The platform doesn’t necessarily reflect the positions of the party’s chosen candidate, who will presumably be Joe Biden when Democrats hold their convention in August. But it does speak to the policy goals of the Democratic Party at large and the direction its leaders hope to take it, which is why the platform’s nod to “Medicare for All,” and the progressives who support it, was so revealing.
Democrats did not endorse Medicare for All completely. Rather, the platform said the party would strive for universal access to healthcare by creating a public insurance option while still allowing private insurers to operate — which has been Biden’s position since the primaries. Then, the platform acknowledges Medicare for All and its advocates.
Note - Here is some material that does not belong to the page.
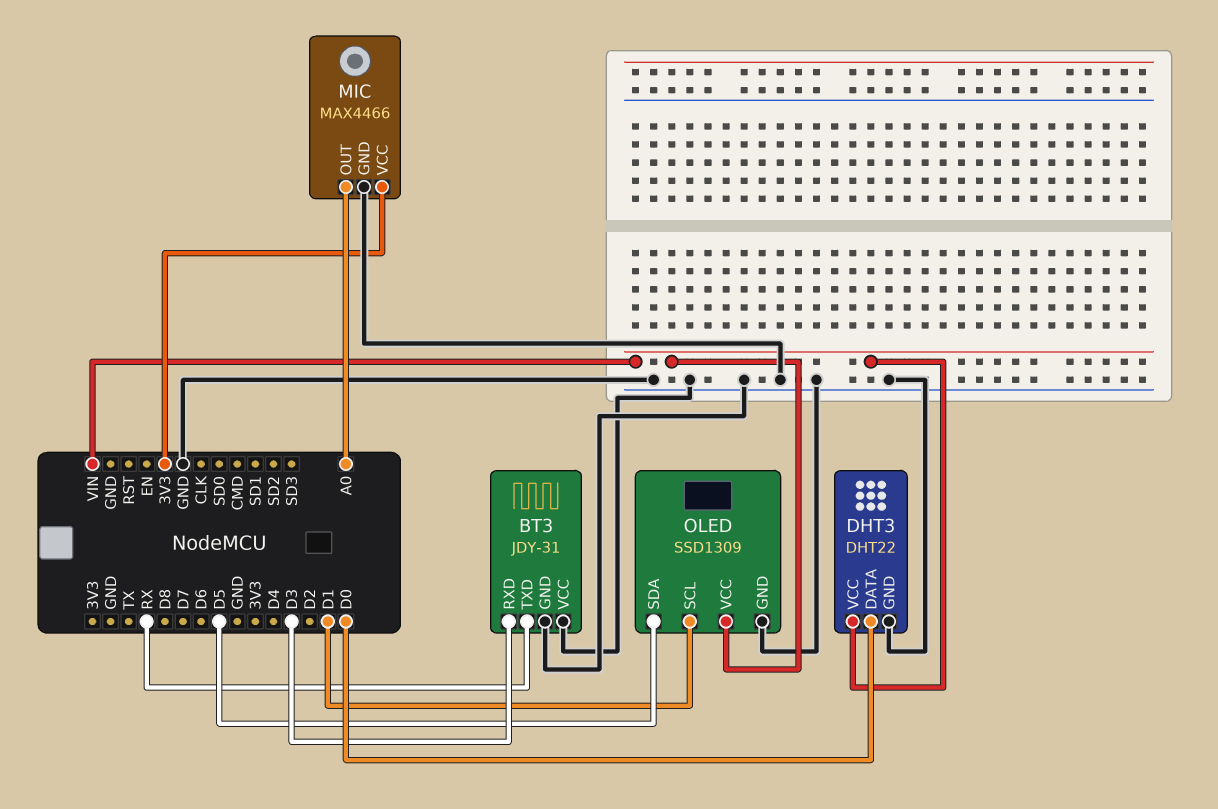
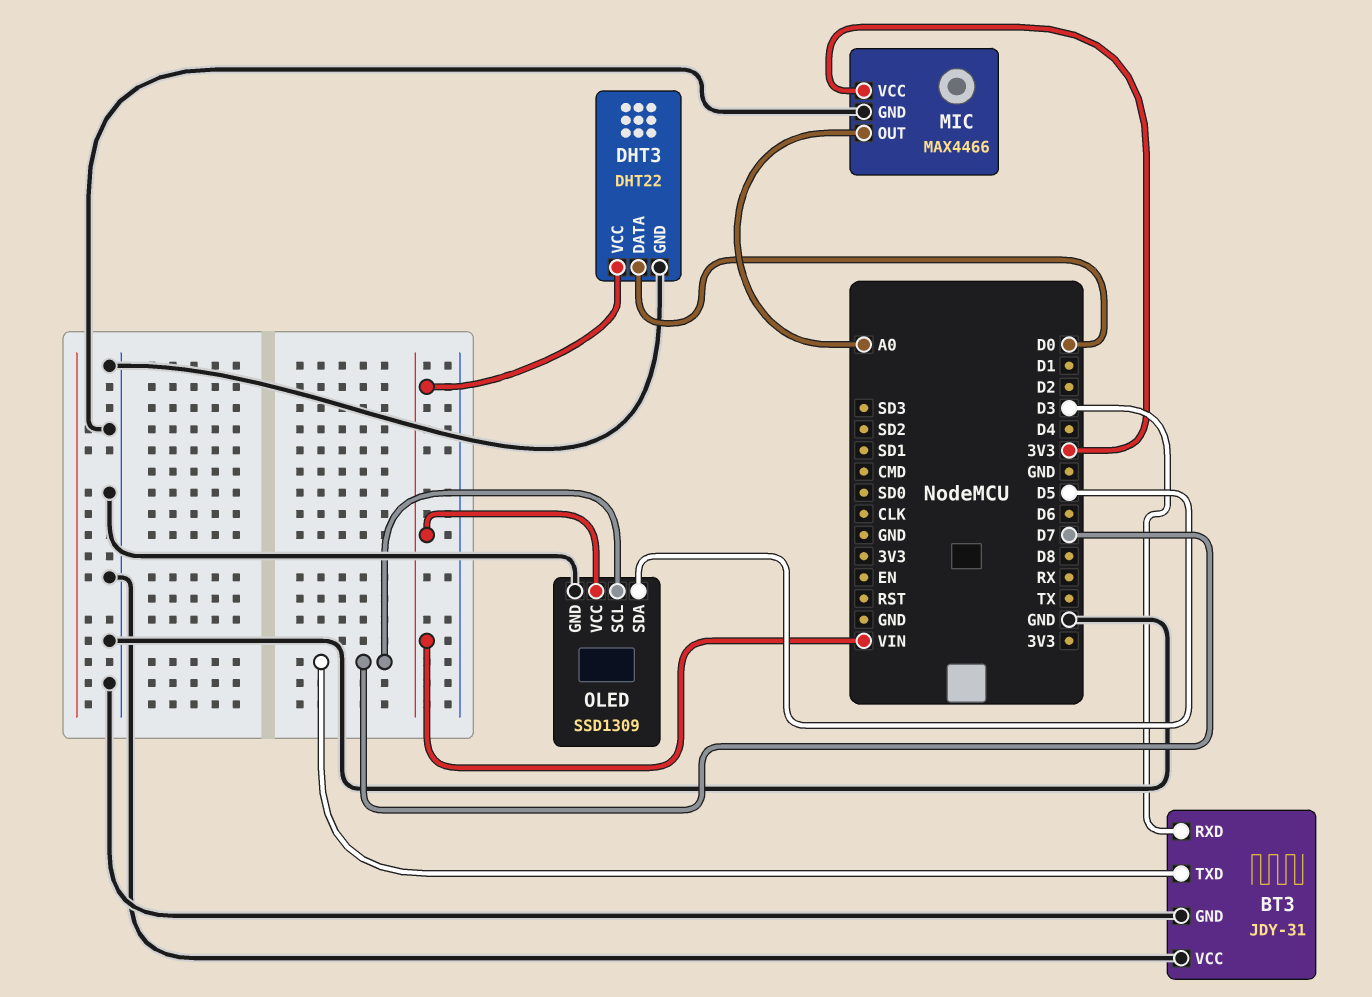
BT3 pin TXD: RX -> D7
OLED pin SCL: D1 -> D7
“Generations of Democrats have been united in the fight for universal health care. We are proud our party welcomes advocates who want to build on and strengthen the Affordable Care Act and those who support a Medicare for All approach; all are critical to ensuring that health care is a human right,” the draft states.
This isn’t the win leftists such as Sens. Bernie Sanders and Elizabeth Warren had hoped for, but it is a clear message that the Democratic Party not only accepts but welcomes leftists who would push the party further toward a single-payer system.
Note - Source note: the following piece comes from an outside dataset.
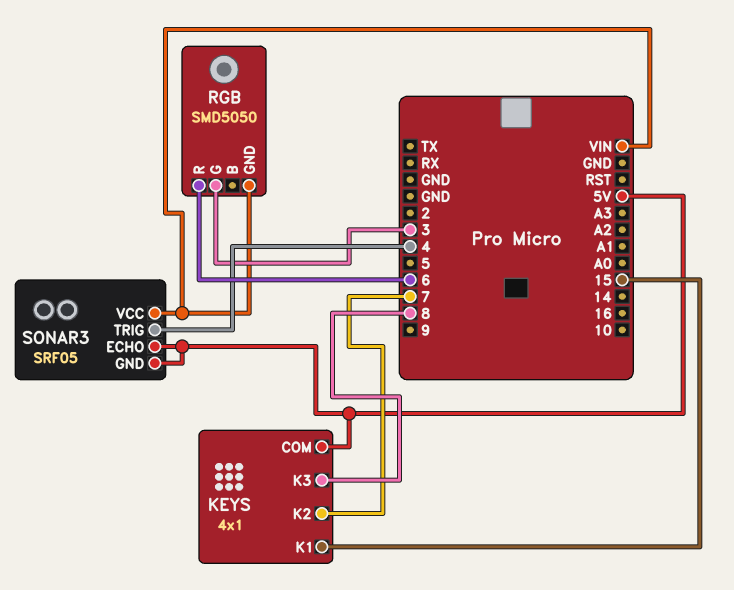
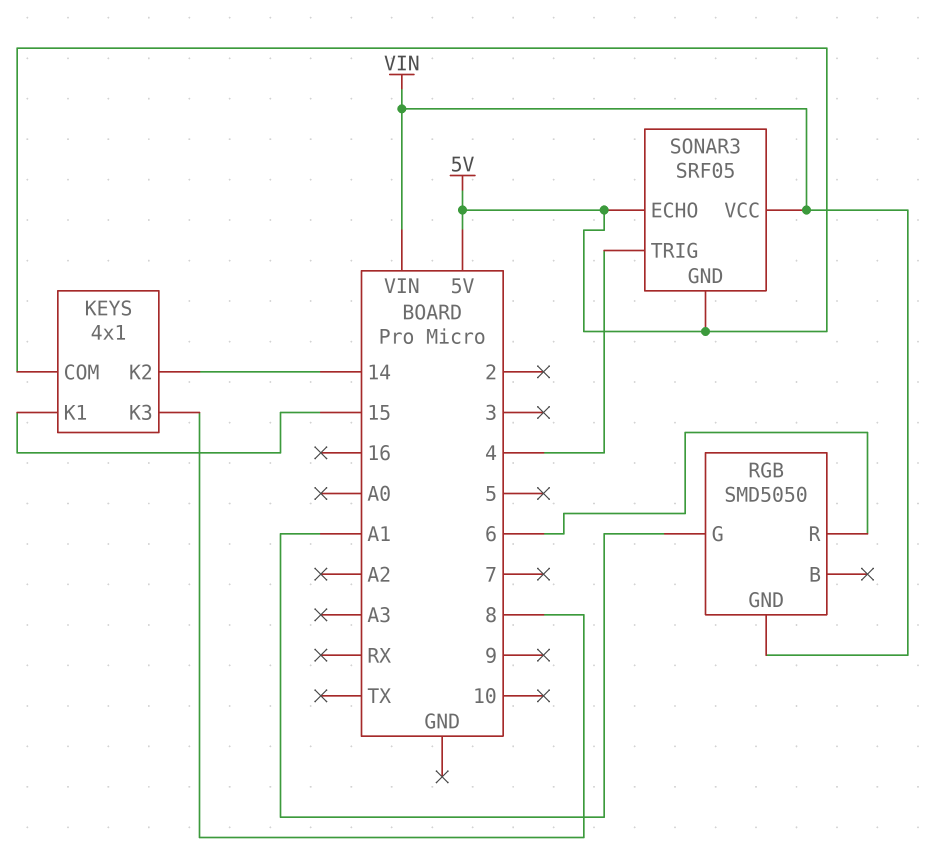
KEYS pin K2: 7 -> 14
RGB pin G: 3 -> A1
And make no mistake: The leftists will succeed. Already, Biden has caved to appease Sanders’s supporters, lowering the eligibility age for Medicare coverage from 65 to 60 and agreeing to work with Sanders’s team to make additional changes as his campaign progresses.
The Democratic Party’s nod to Medicare for All is in and of itself a sign that the party is moving to the left on this issue. Four years ago, the party’s platform didn’t even mention Medicare for All — and not because it wasn’t relevant at the time, but because it was such a drastic step that Democrats feared what it would do to the moderate, swing-state voters they needed to win.
Some of that fear still exists within the Democratic establishment. If it didn’t, mainstream Democrats would have pushed for Sanders, not Biden. But the guardrails are beginning to come off, slowly but surely. And it’s only a matter of time before Sanders and Warren finally have their way.